EXERCISE BRIEF>
Extract the text of every entry below exactly; leave images out.

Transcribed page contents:

☆ ☆ ☆

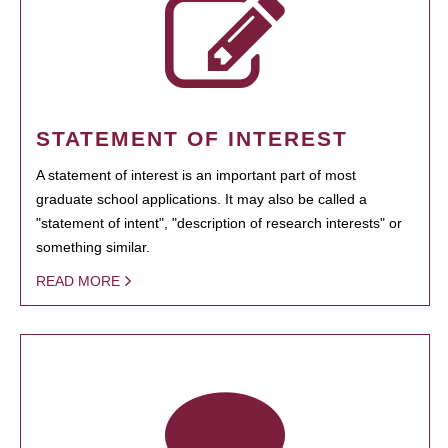
STATEMENT OF INTEREST
A statement of interest is an important part of most
graduate school applications. It may also be called a
"statement of intent", "description of research interests" or
something similar.
READ MORE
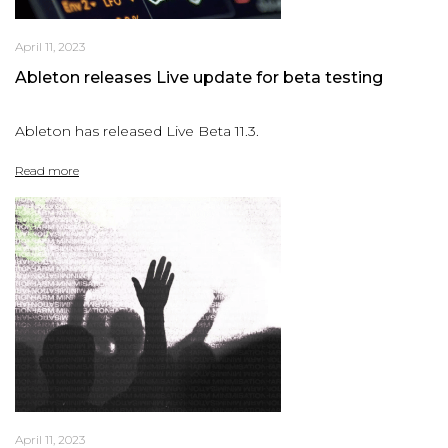
April 11, 2023
Ableton releases Live update for beta testing
Ableton has released Live Beta 11.3.
Read more
April 11, 2023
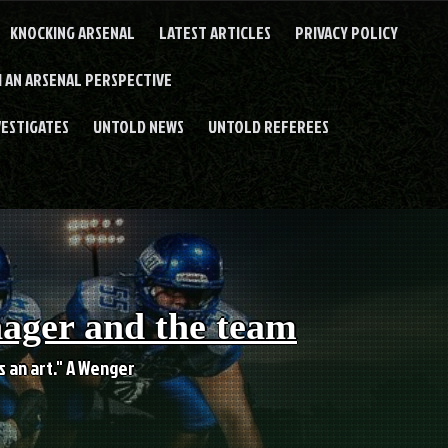
KNOCKING ARSENAL
LATEST ARTICLES
PRIVACY POLICY
 AN ARSENAL PERSPECTIVE
VESTIGATES
UNTOLD NEWS
UNTOLD REFEREES
nager and the team
es an art." A Wenger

☆ ☆ ☆

SOLUTION TO THIS PROBLEM>
STATEMENT OF INTEREST
A statement of interest is an important part of most
graduate school applications. It may also be called a
"statement of intent", "description of research interests" or
something similar.
READ MORE
April 11, 2023
Ableton releases Live update for beta testing
Ableton has released Live Beta 11.3.
Read more
April 11, 2023
KNOCKING ARSENAL
LATEST ARTICLES
PRIVACY POLICY
 AN ARSENAL PERSPECTIVE
VESTIGATES
UNTOLD NEWS
UNTOLD REFEREES
nager and the team
es an art." A Wenger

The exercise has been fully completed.